And now, for a worthy accompaniment to jam - bread.
I'm sure I've mentioned it before, as I have with many other things, but banana bread is one of those things that childhood never, ever lets you forget.
I see her, with her platinum blond cropped hair standing up starkly against the greenery which encompasses us. She beckons us with a smile, one that is as wide as the brim of her hat. Come, she urges us, come try some fresh banana bread with tea. And never did I forget that banana bread - the softness, the airiness, the natural sweetness.
After so long, I haven't forgot - and here, I've succeeded in replicating that flavour into my bread. It's moist, it's soft, and best of all, wholesome. The bits of mashed banana appear occasionally here, along with some walnuts added for texture. Stir in some other seeds or what-have-you into the bread, or top with more nuts, seeds etc. I did so with a seed mix and coconut.

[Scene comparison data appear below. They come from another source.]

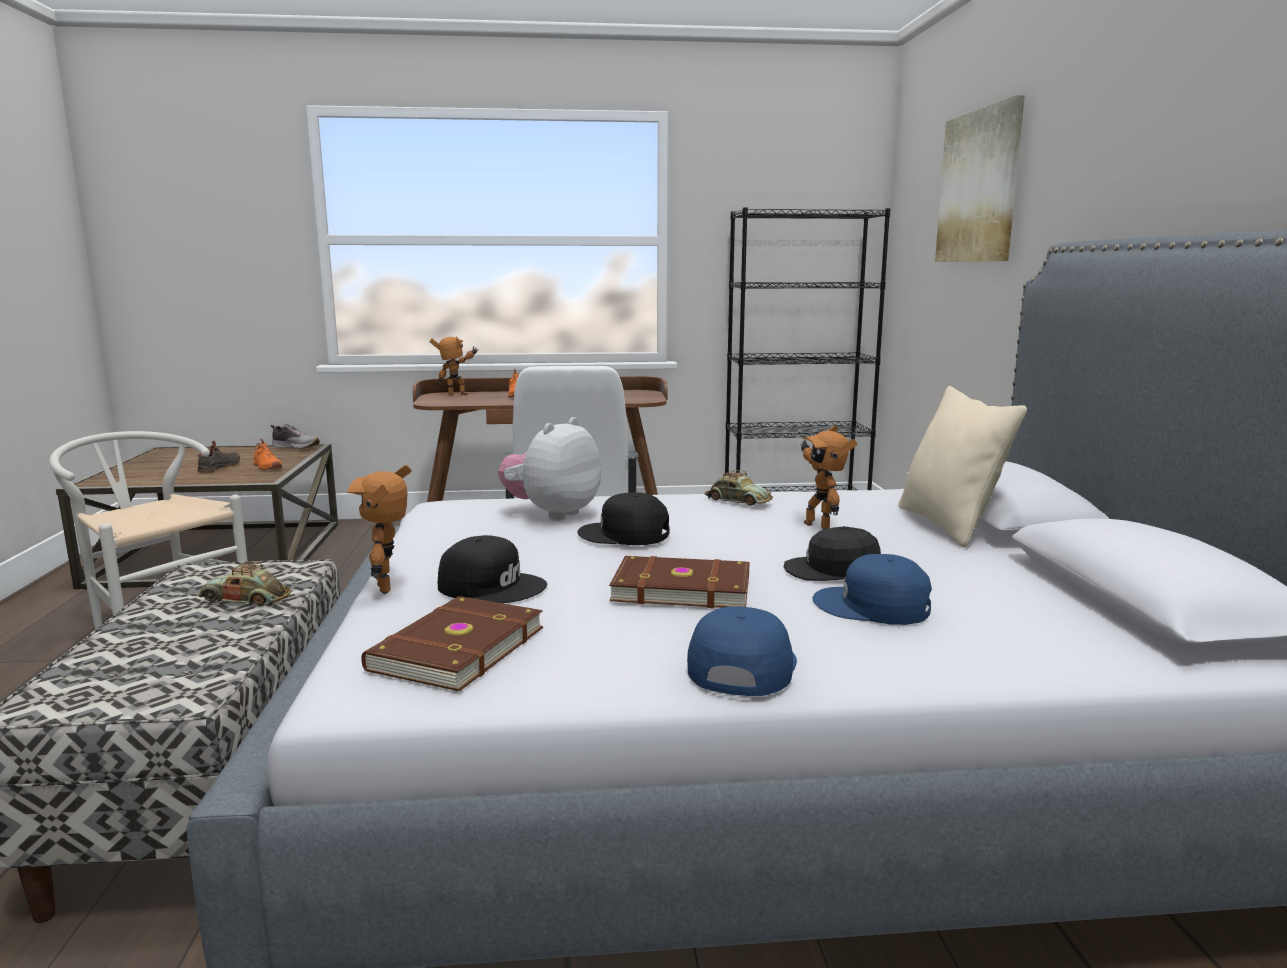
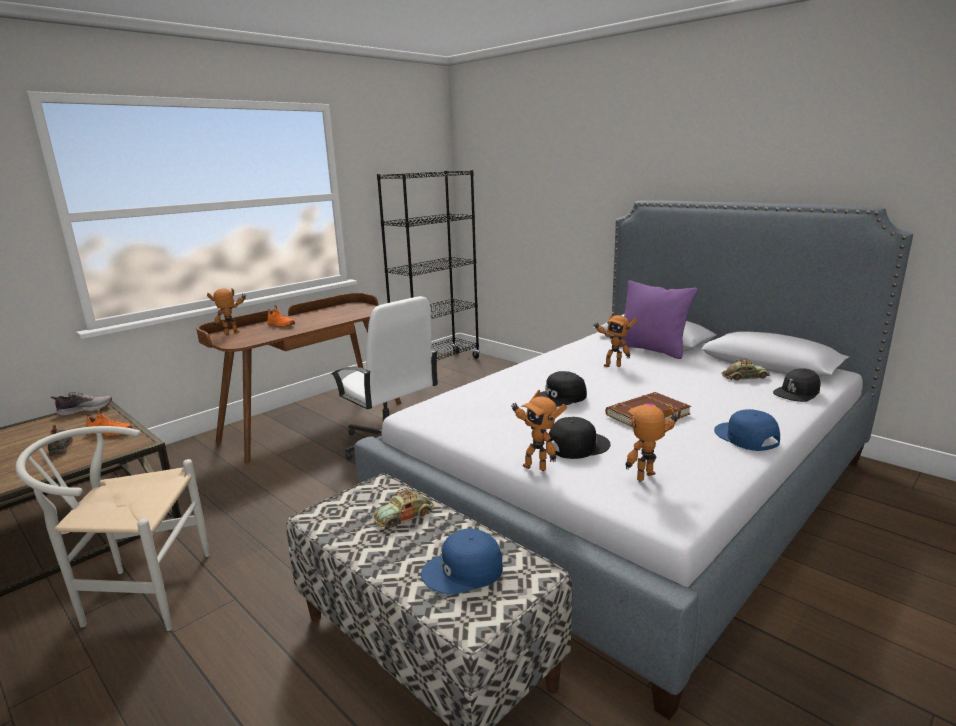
camera: 40 degrees left, 5 degrees up
brown book [361,596,543,692] -> toy robot [626,405,678,482]
plush toy [498,417,601,521] -> none
toy car [705,470,773,506] -> toy car moved to [721,358,770,381]
black cap [784,526,881,581] -> black cap moved to [773,368,821,402]
blue cap [813,554,932,625] -> blue cap moved to [421,528,503,594]
beige pillow [898,386,1027,547] -> purple pillow [618,280,697,359]
picture [935,95,1025,262] -> none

This banana bread is anything but unsatisfactory. Warm it up prior to consuming, if you wish, and as always, enjoy.
1. Preheat oven to 170 c. In a bowl, sift flour, baking powder, baking soda, salt, sugar and cinnamon.
2. Combine mashed bananas with milk and vanilla extract. Pour into flour mixture and stir well.
3. Add walnuts and any other ingredients, then pour into a greased loaf tin (mine was 9 x 22). If adding toppings, sprinkle them on now.
4. Bake for an hour. Ensure that it is cooked through by inserting a toothpick, which should come out clean.
5. Let it cool for 15 mins, serve and enjoy.